C'est étonnant comme ce jour, ce "jour G", a changé ma vie. J'ai toujours eu peur, avant, de toutes les rencontres... je connaissais bien les réflexes mondains, et ça m'aidait bien pour qu'on ne me connaisse jamais vraiment. Parce que, je le comprends maintenant, j'avais peur qu'un autre nomme, avant moi, le secret que je portais. Depuis, tout a changé - et l'amitié a une grande place dans ma vie, les joies simples d'aller se ballader, ou de boire une bière ensemble, c'est l'amitié, se connaître, et c'est bon.
Dans ma mémorie, il y a surtout un souvenir : c'est que pour parler de ce moment de nuit, la meilleure manière ce n'est pas de dire "je suis gay", mais "tu m'as libéré". Il y avait quelqu'un, et c'est devant lui que j'ai pu faire ce chemin. Ce quelqu'un, j'en suis sûr, c'est le Dieu de Jésus-Christ, c'est celui que l'Eglise m'a fait connaître et aimer. C'est lui qui fait la cohérence et le sens de ma vie. Avant d'être de telle ou telle orientation sexuelle, je suis son fils, et c'est ça qui a tout son sens dans une vie de prêtre.
Souvent je repense aussi à l'évangile de l'aveugle né, pour me souvenir de ce moment (évangile de Jean, ch 9)

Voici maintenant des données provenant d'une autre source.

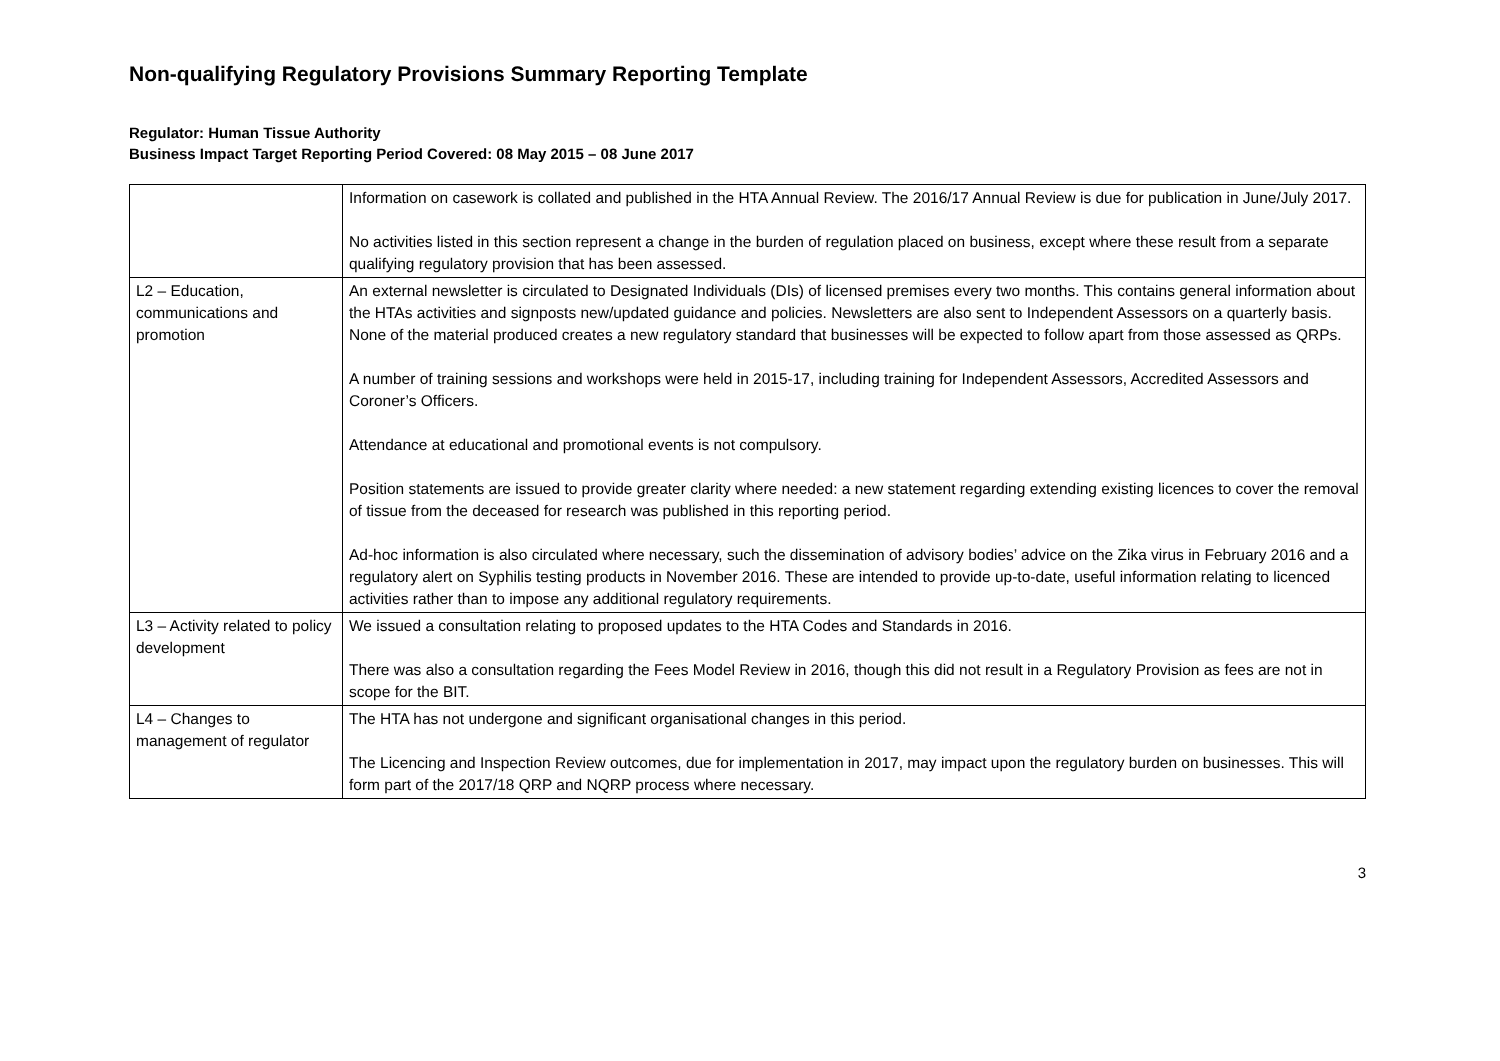Non-qualifying Regulatory Provisions Summary Reporting Template
Regulator: Human Tissue Authority
Business Impact Target Reporting Period Covered: 08 May 2015 – 08 June 2017
| | Information on casework is collated and published in the HTA Annual Review. The 2016/17 Annual Review is due for publication in June/July 2017. No activities listed in this section represent a change in the burden of regulation placed on business, except where these result from a separate qualifying regulatory provision that has been assessed. |
| L2 – Education, communications and promotion | An external newsletter is circulated to Designated Individuals (DIs) of licensed premises every two months. This contains general information about the HTAs activities and signposts new/updated guidance and policies. Newsletters are also sent to Independent Assessors on a quarterly basis. None of the material produced creates a new regulatory standard that businesses will be expected to follow apart from those assessed as QRPs. A number of training sessions and workshops were held in 2015-17, including training for Independent Assessors, Accredited Assessors and Coroner’s Officers. Attendance at educational and promotional events is not compulsory. Position statements are issued to provide greater clarity where needed: a new statement regarding extending existing licences to cover the removal of tissue from the deceased for research was published in this reporting period. Ad-hoc information is also circulated where necessary, such the dissemination of advisory bodies’ advice on the Zika virus in February 2016 and a regulatory alert on Syphilis testing products in November 2016. These are intended to provide up-to-date, useful information relating to licenced activities rather than to impose any additional regulatory requirements. |
| L3 – Activity related to policy development | We issued a consultation relating to proposed updates to the HTA Codes and Standards in 2016. There was also a consultation regarding the Fees Model Review in 2016, though this did not result in a Regulatory Provision as fees are not in scope for the BIT. |
| L4 – Changes to management of regulator | The HTA has not undergone and significant organisational changes in this period. The Licencing and Inspection Review outcomes, due for implementation in 2017, may impact upon the regulatory burden on businesses. This will form part of the 2017/18 QRP and NQRP process where necessary. |
3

En passant, Jésus vit un homme aveugle de naissance. Ses disciples lui posèrent cette question: «Rabbi, qui a péché pour qu'il soit né aveugle, lui ou ses parents?» Jésus répondit: «Ni lui, ni ses parents. Mais c'est pour que les oeuvres de Dieu se manifestent en lui! Tant qu'il fait jour, il nous faut travailler aux oeuvres de celui qui m'a envoyé: la nuit vient où personne ne peut travailler; aussi longtemps que je suis dans le monde, je suis la lumière du monde.» Ayant ainsi parlé, Jésus cracha à terre, fit de la boue avec la salive et l'appliqua sur les yeux de l'aveugle; et il lui dit: «Va te laver à la piscine de Siloé» - ce qui signifie Envoyé. L'aveugle y alla, il se lava et, à son retour, il voyait.